The crisis continued until October 28, when Khrushchev capitulated against overwhelming American power. It took Castro another three weeks before he joined the agreement.
“The crisis that had come so terrifyingly close to war thus ended, without a bang but many whimpers: from disgruntled Soviet Presidium members, from Cubans, from US uniformed brass,” Hastings writes. The more than 50,000 Russians stationed in Cuba felt cheated, while Castro’s government was left without any of the IL-28 bombers.
When the dust settled, the US threats of bombing and an invasion won the day, as Khrushchev was unwilling to risk nuclear war. He had initiated the missile deployment, lied about it, and paid the price. Two years later he was ousted from power. The KGB spy Penkovsky, who alerted the West to the lack of inter-continental missiles, was executed in 1963.
Hastings gives Kennedy and his team the credit for resisting the more aggressive stance taken by the US military. He had done this by insisting that his actions be judged by their effects on the Russians.

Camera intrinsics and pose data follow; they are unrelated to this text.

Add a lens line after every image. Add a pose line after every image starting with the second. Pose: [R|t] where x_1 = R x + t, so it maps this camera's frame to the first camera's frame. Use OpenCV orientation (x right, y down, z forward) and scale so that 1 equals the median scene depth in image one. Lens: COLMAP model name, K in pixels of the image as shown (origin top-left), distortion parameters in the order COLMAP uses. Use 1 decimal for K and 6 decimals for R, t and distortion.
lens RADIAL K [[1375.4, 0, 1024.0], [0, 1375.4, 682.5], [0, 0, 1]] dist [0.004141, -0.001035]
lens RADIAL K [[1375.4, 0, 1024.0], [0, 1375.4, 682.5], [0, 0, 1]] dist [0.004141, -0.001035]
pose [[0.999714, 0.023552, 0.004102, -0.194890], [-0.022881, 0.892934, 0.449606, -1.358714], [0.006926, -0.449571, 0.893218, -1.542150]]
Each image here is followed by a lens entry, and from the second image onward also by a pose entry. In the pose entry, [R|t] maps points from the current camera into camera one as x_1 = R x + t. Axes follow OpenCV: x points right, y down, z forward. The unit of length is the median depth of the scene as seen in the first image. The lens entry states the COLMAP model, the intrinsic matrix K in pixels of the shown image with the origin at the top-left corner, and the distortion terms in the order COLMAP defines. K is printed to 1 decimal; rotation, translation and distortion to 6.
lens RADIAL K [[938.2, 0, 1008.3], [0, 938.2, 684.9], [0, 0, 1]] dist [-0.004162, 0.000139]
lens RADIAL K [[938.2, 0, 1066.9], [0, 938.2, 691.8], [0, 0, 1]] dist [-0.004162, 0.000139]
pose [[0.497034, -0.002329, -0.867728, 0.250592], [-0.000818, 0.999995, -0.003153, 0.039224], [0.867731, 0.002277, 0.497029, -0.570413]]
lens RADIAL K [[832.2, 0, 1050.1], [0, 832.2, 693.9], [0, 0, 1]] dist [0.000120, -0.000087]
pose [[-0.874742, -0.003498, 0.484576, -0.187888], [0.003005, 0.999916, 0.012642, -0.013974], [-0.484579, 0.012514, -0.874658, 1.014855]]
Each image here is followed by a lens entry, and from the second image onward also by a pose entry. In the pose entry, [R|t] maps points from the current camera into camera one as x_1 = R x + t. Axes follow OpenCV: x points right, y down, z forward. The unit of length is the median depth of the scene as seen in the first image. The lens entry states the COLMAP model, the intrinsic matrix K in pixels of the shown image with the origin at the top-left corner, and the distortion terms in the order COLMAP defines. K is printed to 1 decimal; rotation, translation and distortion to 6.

The biggest losers were the Cuban people, who have had to live for the past 60 years under a repressive regime the US pledged not to overthrow but subjected to heavy sanctions.
In 1989, two years before the Soviet Union collapsed, Castro officially cut off ties, ending Cuba’s defence and economic dependence, much to the Russians’ relief. Cuba remains among the world’s least free and poorest countries.
Looking back from 2022, Hastings says the perverse outcome is that Russia continues to exercise a “baleful influence” on world affairs “from a strategic position of ever-worsening weakness”. He is not tempted to draw too many conclusions.
The world’s major powers are in a different environment from the Cold War. However, the threats to world peace are just as real, with trigger points such as Taiwan and Ukraine. Hastings reflects that today’s protagonists are a “mirror Image” of 60 years ago and the scope for a “catastrophic miscalculation” is just as great as Europe in 1914 and Cuba in 1962.
But China’s advances in economic and military power make it eight times stronger than Russia in 1962. Putin displays the same Russian insecurity that has dominated its history and, with the Ukraine invasion, has carried out an act of “far greater moral order” than Khrushchev did.
On balance, Hastings sides with the Nato quest to crush Putin’s aggression while pointing out that Putin, China’s Xi, and Kim in North Korea are “deficient for fear which must lie at the heart of wisdom” – and why Khrushchev rejected the nuclear trigger.
Abyss: The Cuban Missile Crisis 1962, by Max Hasting (William Collins).
Nevil Gibson is a former editor at large for NBR. He has contributed film and book reviews to various publications.
This is supplied content and not paid for by NBR.